WHAT TO WORK ON: Reproduce each line from the records that holds "Sort".

********************

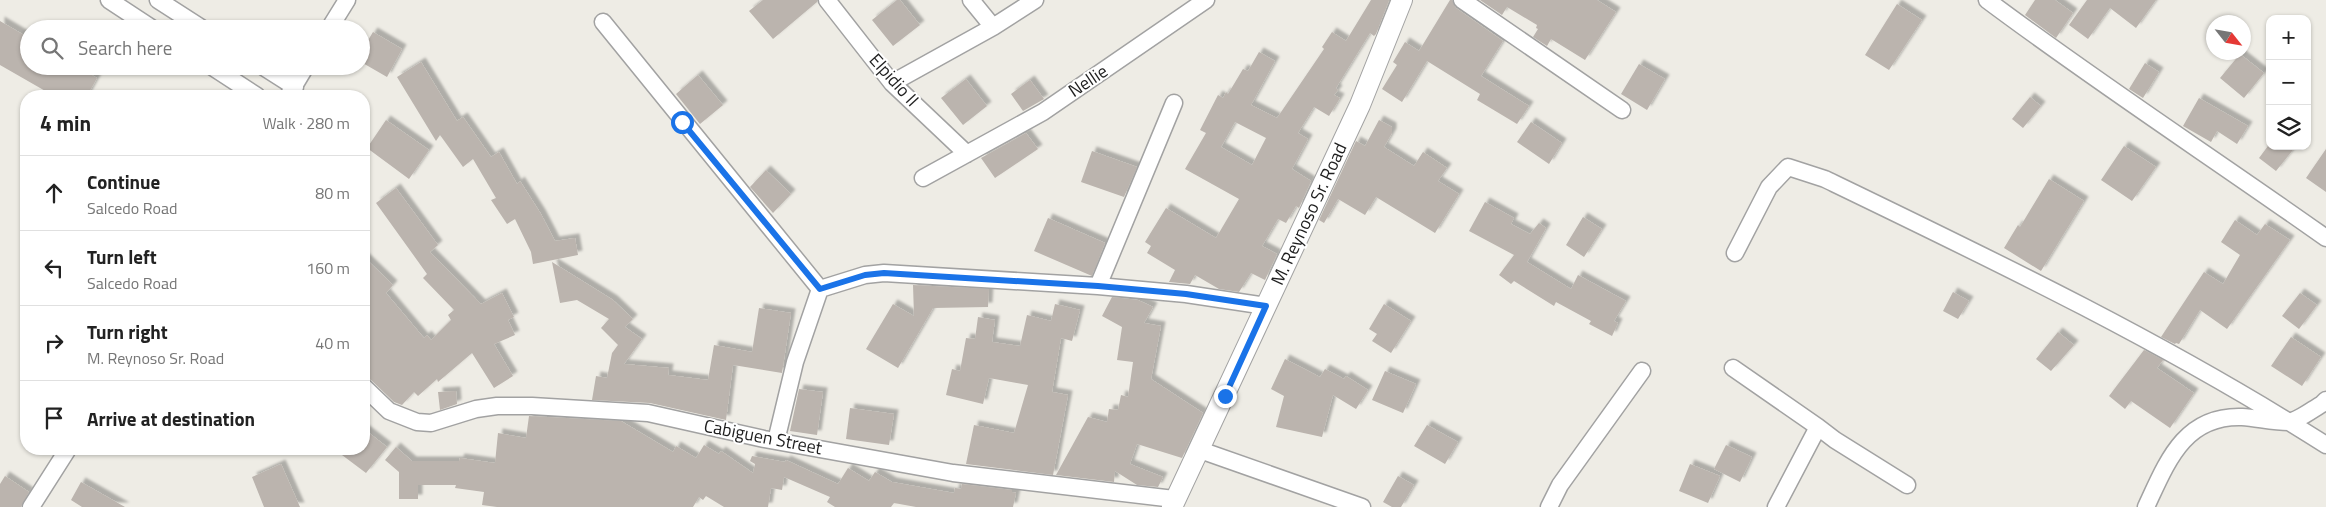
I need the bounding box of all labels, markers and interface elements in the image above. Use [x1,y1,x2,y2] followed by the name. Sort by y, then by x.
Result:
[2206,15,2251,60] north arrow
[2266,15,2311,150] map controls
[2266,15,2311,60] button: +
[20,20,370,75] search box
[78,33,172,62] text: Search here
[38,34,66,62] icon: search
[863,47,926,112] street label: Elpidio II
[1063,58,1113,104] street label: Nellie
[2266,60,2311,105] button: −
[2266,105,2311,150] button: layers
[40,107,91,139] text: 4 min
[262,111,350,135] text: Walk · 280 m
[671,111,694,134] route start
[1264,138,1353,289] street label: M. Reynoso Sr. Road
[87,167,160,196] text: Continue
[40,179,68,207] icon: ahead
[315,181,350,205] text: 80 m
[87,196,177,220] text: Salcedo Road
[87,242,157,271] text: Turn left
[40,254,68,282] icon: left
[306,256,350,280] text: 160 m
[87,271,177,295] text: Salcedo Road
[87,317,168,346] text: Turn right
[40,329,68,357] icon: right
[315,331,350,355] text: 40 m
[87,346,224,370] text: M. Reynoso Sr. Road
[1214,385,1237,408] route end
[40,404,68,432] icon: arrive
[87,404,255,433] text: Arrive at destination
[702,412,825,461] street label: Cabiguen Street

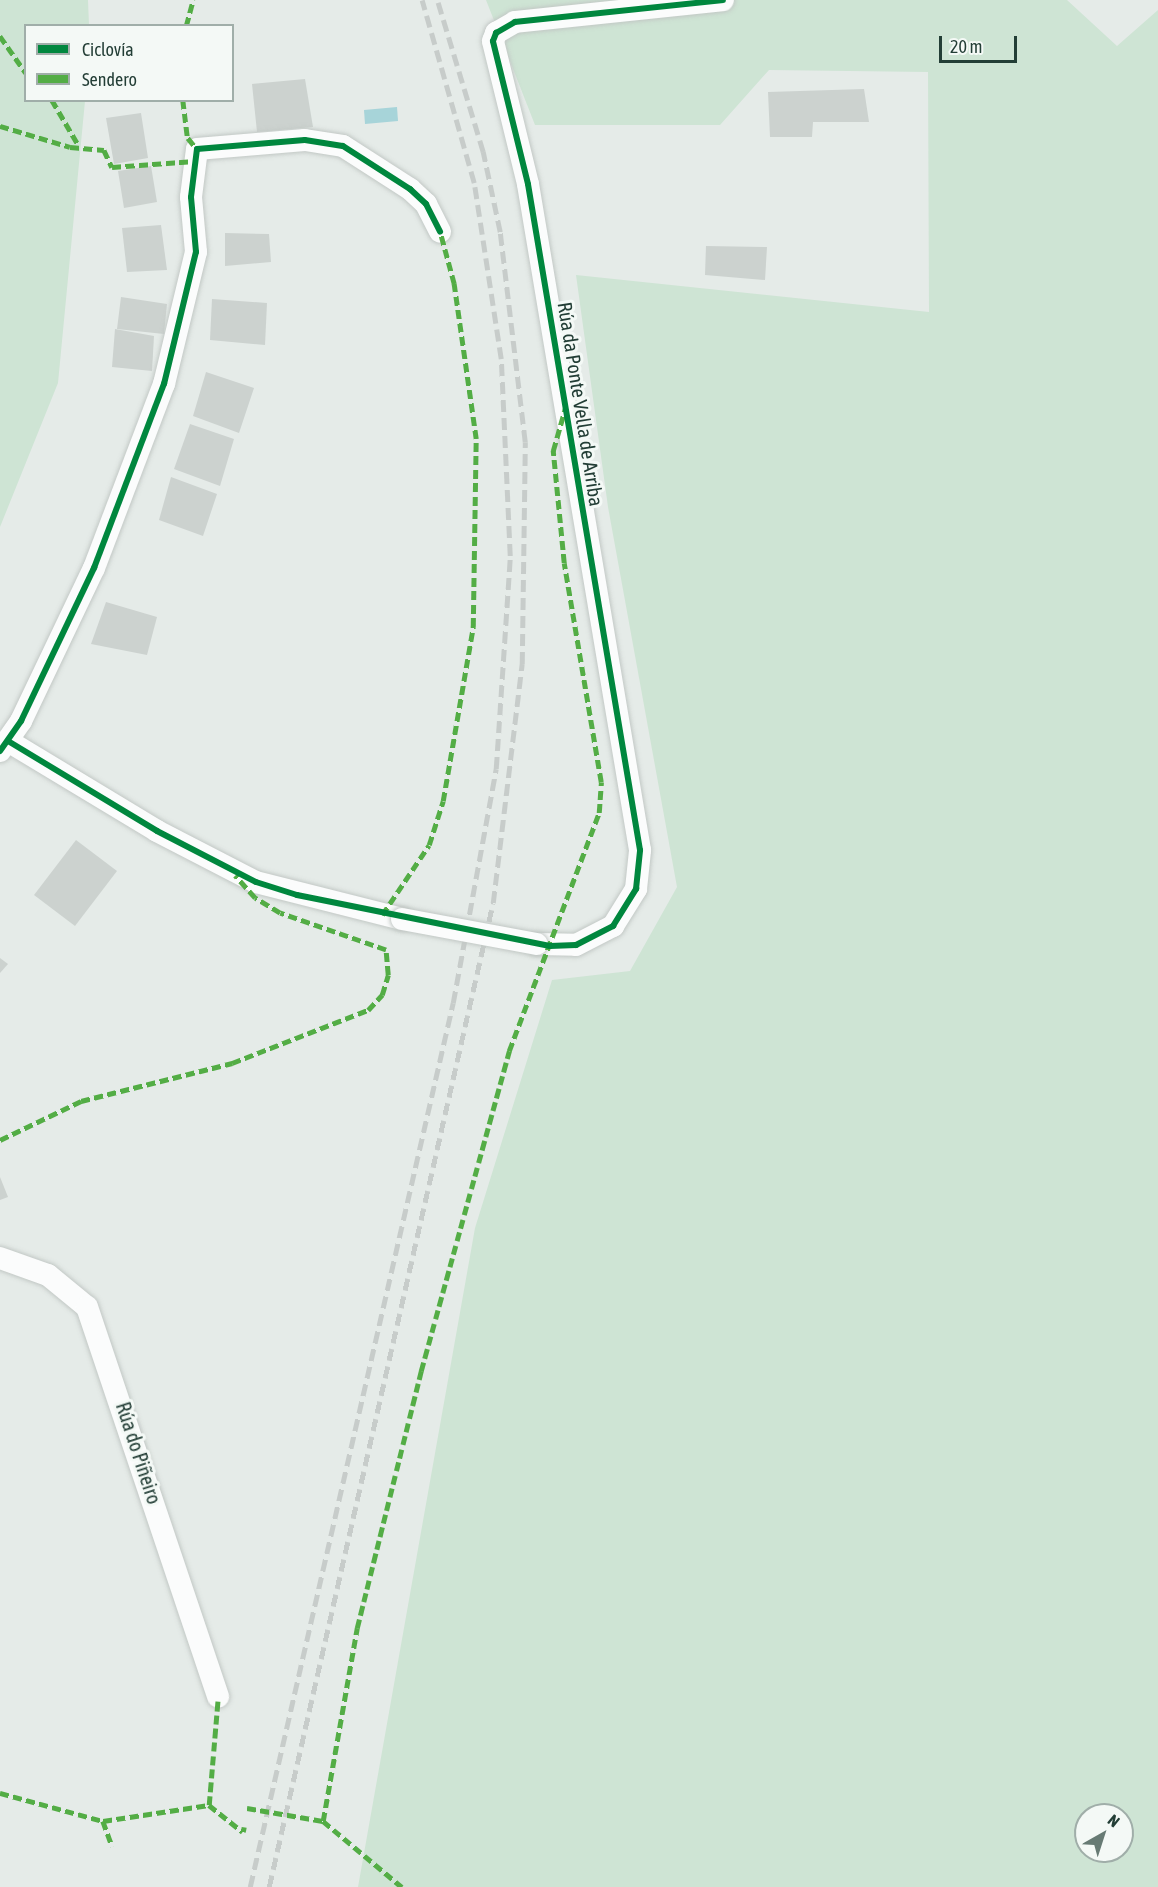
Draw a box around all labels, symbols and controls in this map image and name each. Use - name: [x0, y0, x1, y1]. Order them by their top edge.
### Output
- legend: [24, 24, 234, 102]
- scale bar: [942, 24, 1020, 62]
- text: 20 m: [950, 36, 982, 57]
- text: Ciclovía: [82, 39, 134, 60]
- text: Sendero: [82, 69, 137, 90]
- street label: Rúa da Ponte Vella de Arriba: [553, 300, 609, 508]
- street label: Rúa do Piñeiro: [111, 1399, 167, 1507]
- north arrow: [1074, 1803, 1134, 1863]
- text: N: [1105, 1811, 1123, 1831]

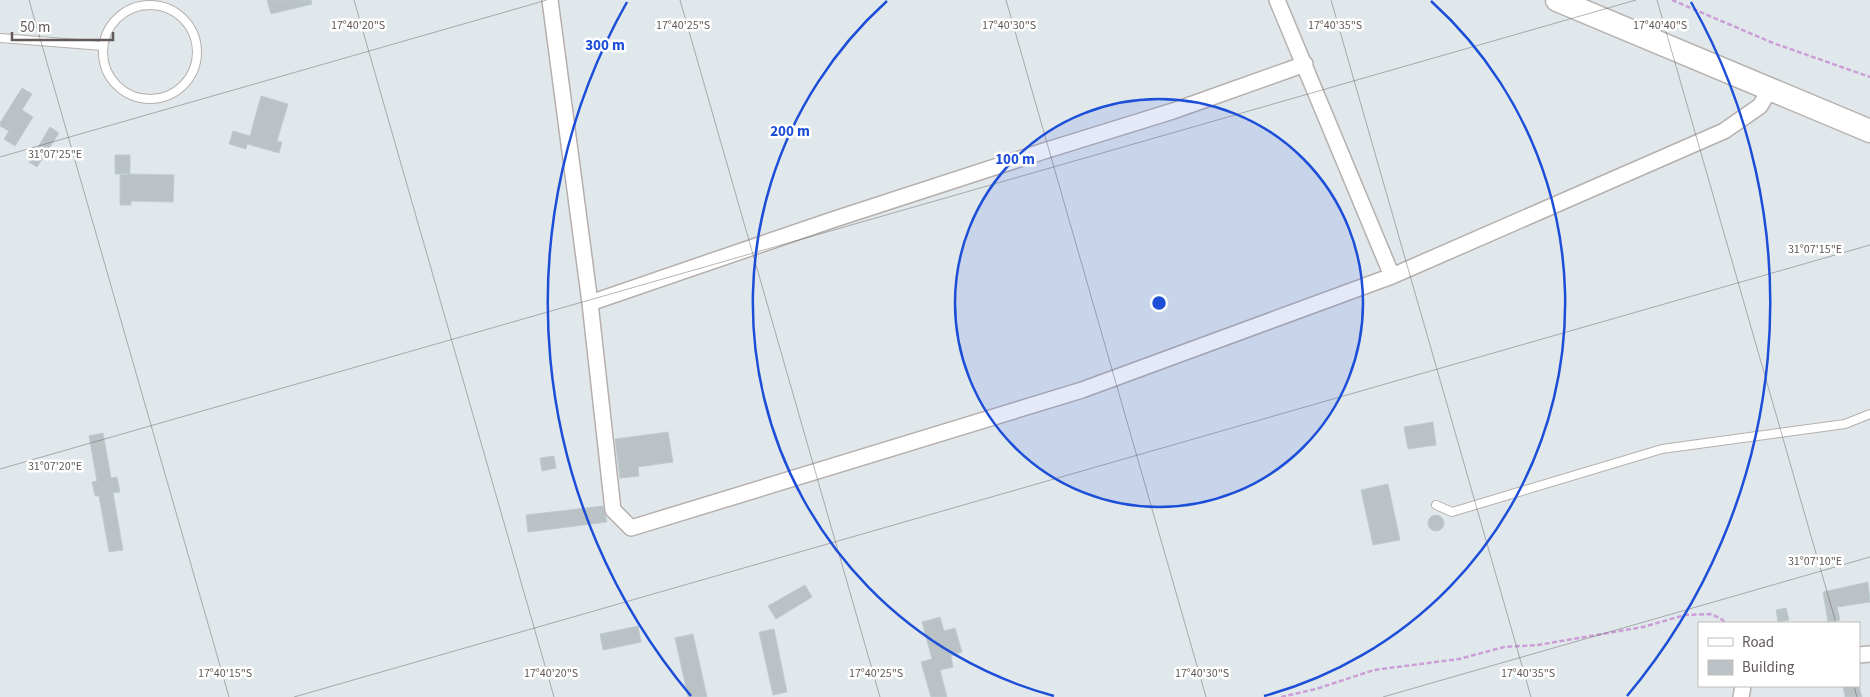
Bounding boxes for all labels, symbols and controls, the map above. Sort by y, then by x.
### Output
scale bar [12,10,114,42]
text: 50 m [20,17,50,38]
text: 17°40'20"S [331,17,385,34]
text: 17°40'25"S [656,17,710,34]
text: 17°40'30"S [982,17,1036,34]
text: 17°40'35"S [1308,17,1362,34]
text: 17°40'40"S [1633,17,1687,34]
text: 300 m [585,35,625,56]
text: 200 m [770,121,810,142]
text: 31°07'25"E [28,146,82,163]
text: 100 m [995,149,1035,170]
text: 31°07'15"E [1788,241,1842,258]
centre of rings [1150,294,1168,312]
text: 31°07'20"E [28,458,82,475]
text: 31°07'10"E [1788,553,1842,570]
legend [1698,622,1860,687]
text: Road [1742,632,1774,653]
text: Building [1742,657,1795,678]
text: 17°40'15"S [198,665,252,682]
text: 17°40'20"S [524,665,578,682]
text: 17°40'25"S [849,665,903,682]
text: 17°40'30"S [1175,665,1229,682]
text: 17°40'35"S [1501,665,1555,682]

********************

THE ANSWER:
I need the bounding box of all labels, markers and interface elements in the image above. Use [x1,y1,x2,y2] followed by the name. Sort by y, then by x.
Bounding boxes for all labels, symbols and controls, the map above. Sort by y, then by x.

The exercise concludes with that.